I stuck this in another post, but thought it might be better placed here.

  Joe Zeltsman wrote a very good piece on classic portraiture. Most of his work was from the purely film days and he was just making the migration over to digital when he passed away about two years ago.  There is still plenty of good information though in what he wrote to learn from if you want to learn to make great portraits.

Zeltsman Apporach to Traditionla Classic Portraiture


----------



## Jeremy Z (Jan 28, 2012)

*AWESOME* website Tony, thanks for putting it up. I'm not sure how long I'll use it, but I hope it stays up a while. 

That is sure a great legacy to leave behind!


----------



## arkipix1001 (Jan 28, 2012)

great share Tony...thanx


----------



## charlesbrown678 (Feb 14, 2012)

thanks for sharing tony.... great website


----------



## Big Mike (Feb 14, 2012)

That is a great resource.  I've had it bookmarked for many years, although the content seems to have been bounced around from one site to another.  Nice to see someone hosting it again.


----------



## luvmyfamily (Feb 14, 2012)

I bookmarked it, thank you.


----------



## lighting (Feb 20, 2012)

Thanks for sharing!
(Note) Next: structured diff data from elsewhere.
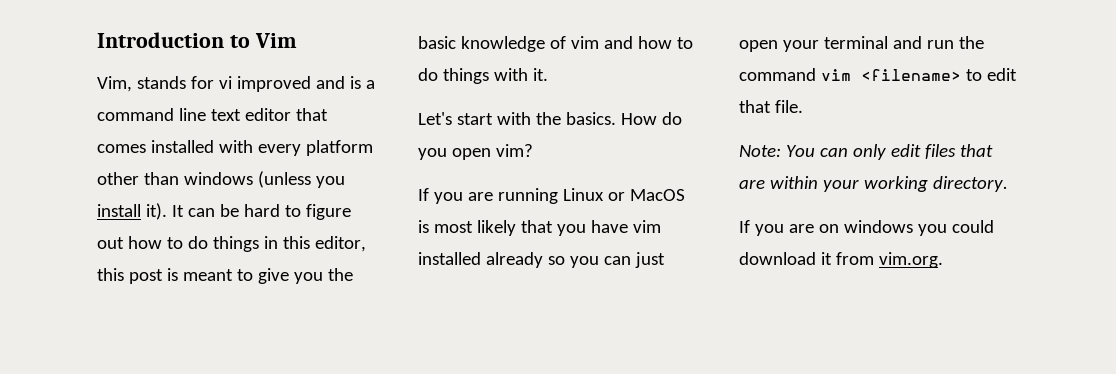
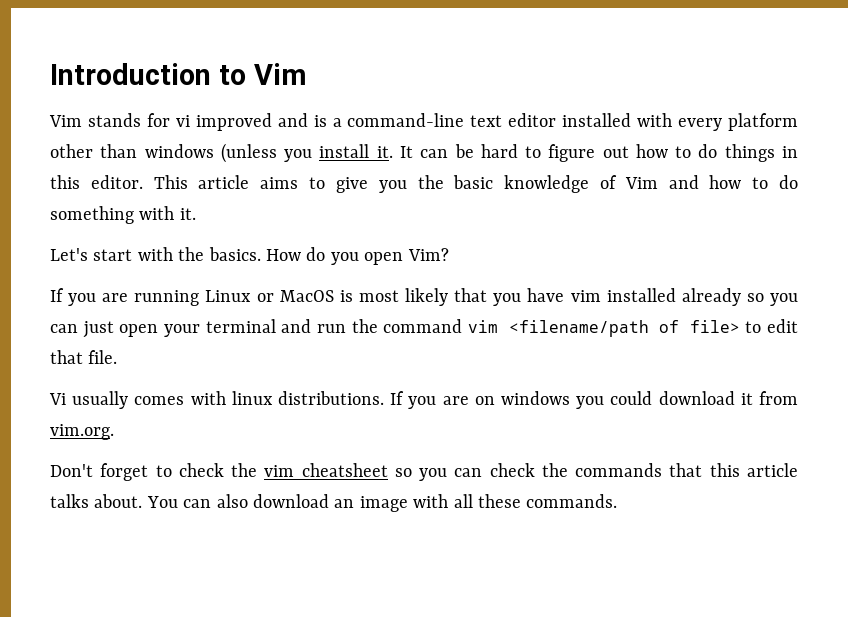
[97,76,132,92] Vim, -> [49,115,82,127] Vim
[97,108,328,121] [97,144,146,153] command line text editor that comes -> [347,113,557,127] command-line text editor
[145,203,167,220] it). -> [376,146,393,158] it.
[314,236,366,252] [97,268,233,284] editor, this post is meant -> [90,175,299,189] editor. This article aims
[570,36,599,49] vim -> [624,177,658,189] Vim
[442,68,489,84] things -> [50,206,134,224] something
[495,144,533,157] vim? -> [407,248,449,261] Vim?
[860,69,961,81] <filename> -> [508,320,740,337] <filename/path of file>
[739,144,993,160] [739,176,1008,192] Note: You can only edit files that are within your working directory. // -> [49,391,384,409] Vi usually comes with linux distributions.
(943, 260) none -> [50,463,798,481] [50,494,618,512] // Don't forget to check the vim cheatsheet so you can check the commands that this article talks about. You can also download an image with all these commands.

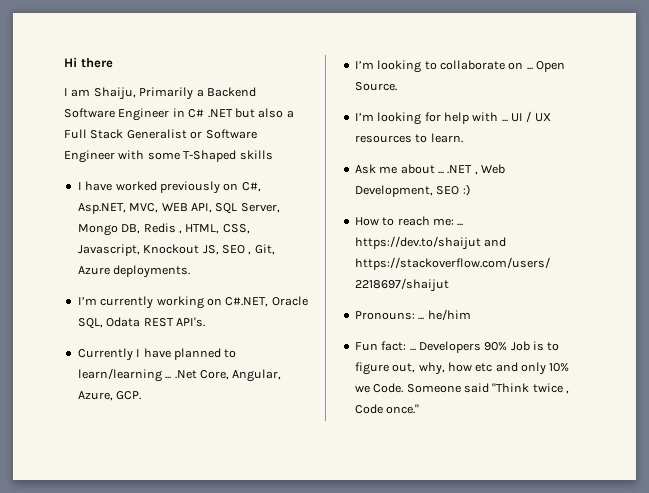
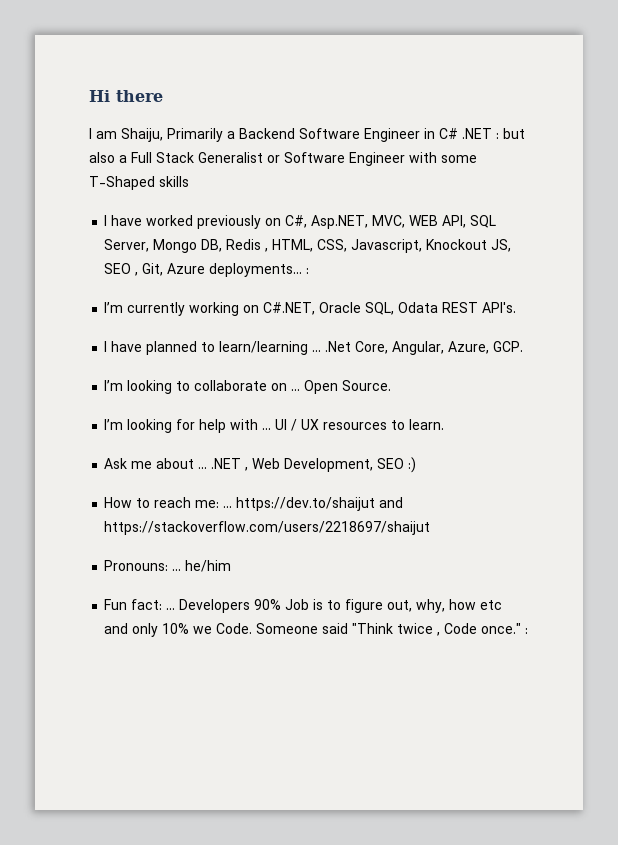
(233, 113) none -> [496,133,499,139] :
[113,265,191,278] deployments. -> [209,263,310,277] deployments... :
[77,348,133,361] Currently -> (517, 307) none
(420, 409) none -> [525,628,529,634] :

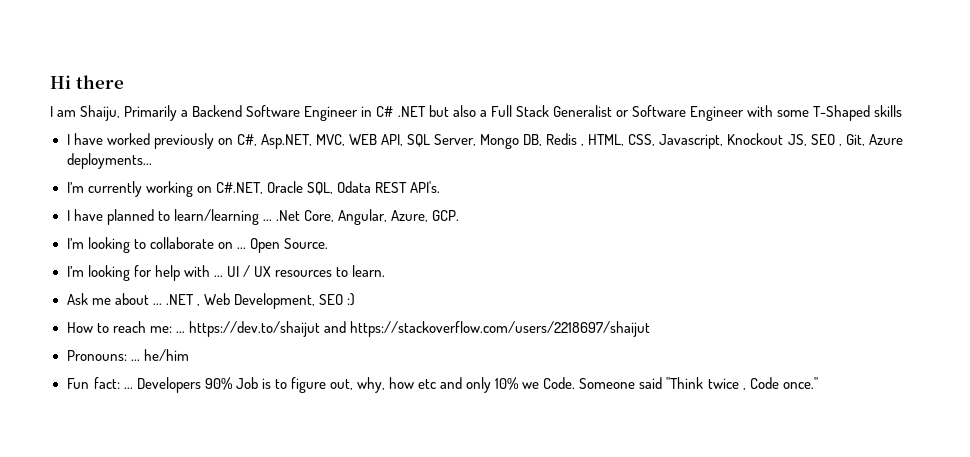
[496,133,499,139] : -> (426, 111) none
[306,268,310,274] : -> (152, 161) none
[525,628,529,634] : -> (818, 383) none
Is really helpful for making portraits.


----------



## KyraLamb (Mar 6, 2012)

Wow- what a great link. Thanks for posting!


----------



## DiskoJoe (Mar 7, 2012)

This is a really good read. Im only to chapter 4 but I love how he lays  it down so simply. This will honestly make my life so much easier.


----------



## PapaMatt (Mar 7, 2012)

Thank you so much for sharing that with all of us. Awesome site


----------



## PapaMatt (Mar 7, 2012)

luvmyfamily said:


> I bookmarked it, thank you.



I checked your Flickr site , nice photos, very nice work


----------



## DiskoJoe (Apr 29, 2013)

bump


----------



## Designer (Apr 29, 2013)

Wow!  Thanks!


----------